Para este enfrentamento, recentemente foi criado o Conselho de Ribeirinhos, como destaca Raimunda Gomes da Silva, que também integra o grupo e o Coletivo de Mulheres de Altamira. “Eu e minha família levamos 15 anos para construir nossa casa na região e levaram tão pouco tempo para destruí-la. Já tínhamos passado pela experiência de ter sido despejados de Tucuruí (outra usina hidrelétrica no PA)”, conta.
Nelson Dias da Silva, da comunidade de Cotovelo, afirma que hoje a geração de renda se tornou muito difícil nesta região xinguana. “Eles (empresa Norte Energia, responsável pelo empreendimento) nos mandaram para um conjunto habitacional muito longe do rio. Temos de gastar com o transporte para chegar até lá e não conseguimos pegar mais peixes como antes. Hoje aparecem tucunarés pequenos. Antes tinha mais espécies”, diz.
A falta de contrapartida da Norte Energia, empresa responsável pelo empreendimento, em componente do Projeto Básico Ambiental Indígena (PBAI), é citada pelo cacique Giliarde Juruna. “Nossa aldeia não tem sequer o banheiro que ficou de ser feito e hoje o peixe curimatá sobrevive porque come lodo (se referindo ao assoreamento)”, desabafou.
Felício Pontes Júnior, procurador regional da República em Brasília, presente no evento, critica no processo de Belo Monte, o desrespeito à Convenção da Organização Internacional do Trabalho (OIT) 169, entre outras legislações, que garantem a consulta prévia destas populações atingidas. Segundo ele, o mesmo está ocorrendo com os licenciamentos ambientais na bacia do Teles Pires, em Mato Grosso, que integra a Bacia do Tapajós e envolve os estados do Amazonas e Pará.
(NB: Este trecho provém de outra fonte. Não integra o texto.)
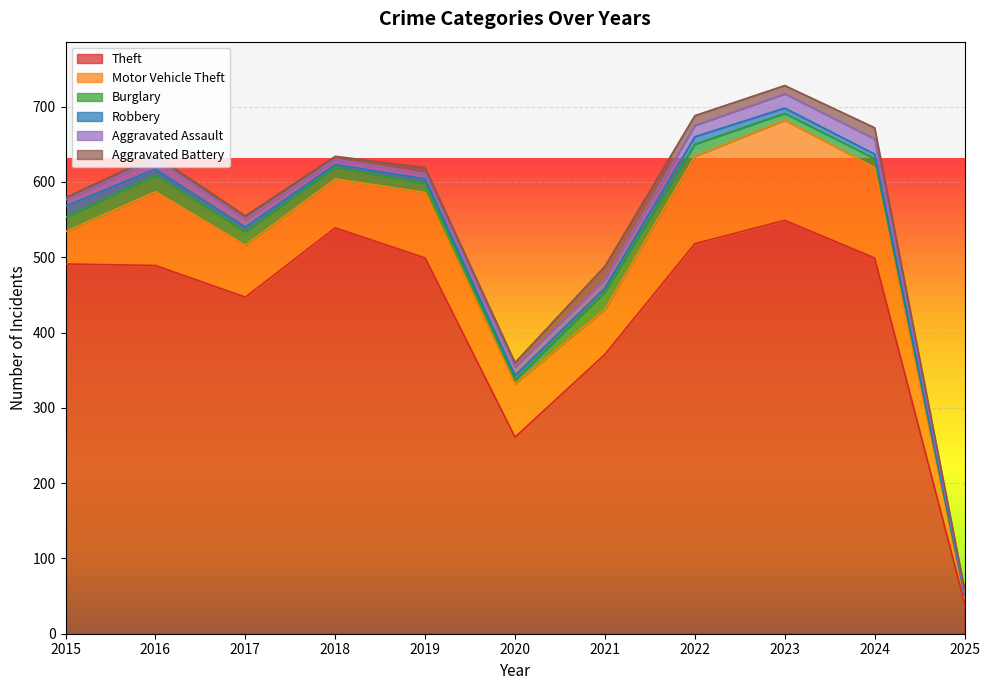

True or false: Motor Vehicle Theft has a value of 151 at 2019.

False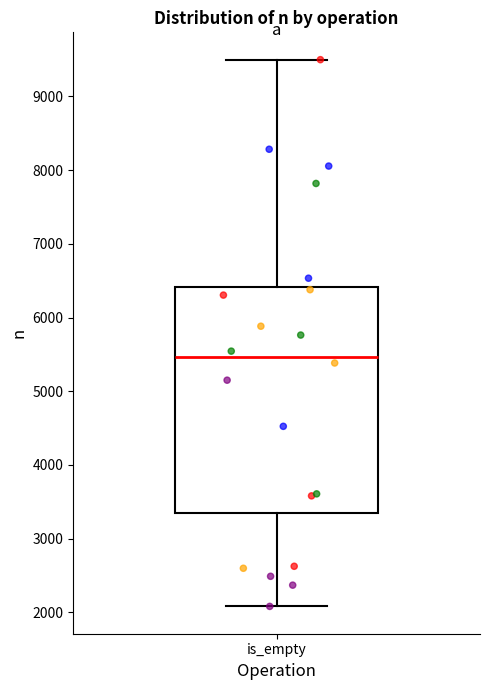

Where does the median line of the box for is_empty sit on the y-axis? The values are not printed on the chart, so give them approximately, as read against the axis.

5500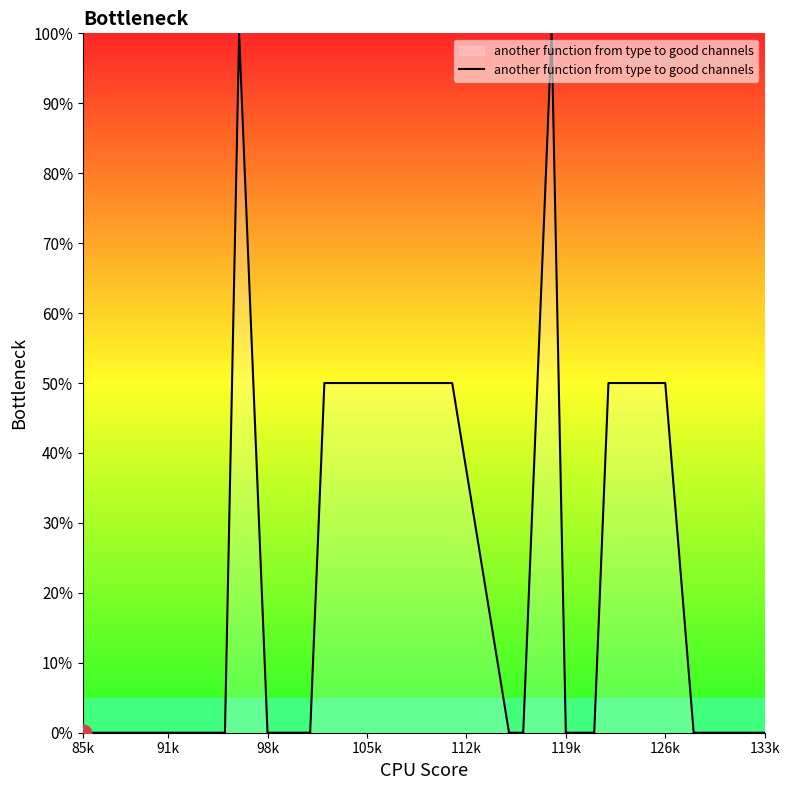

What is the greatest value displayed?

100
Esta situação, com um histórico mais recente envolvendo a UHE Teles Pires e outras hidrelétricas em curso, também se tornou tema do vídeo-documentário O Complexo, produzido este ano, com roteiro de João Andrade, coordenador de Redes Socioambientais do Instituto Centro de Vida (ICV) e de Thiago Foresti, em parceria com o Fórum Teles Pires, e apoio do ICV e do International Rivers – Brasil.
O procurador, acadêmicos, outros especialistas e atingidos (assentados, indígenas e ribeirinhos) são ouvidos neste filme de 30 minutos. O documentário revela os vícios do licenciamento, dos estudos ambientais e das compensações das obras mais caras do Brasil. O complexo reúne quatro grandes usinas hidrelétricas.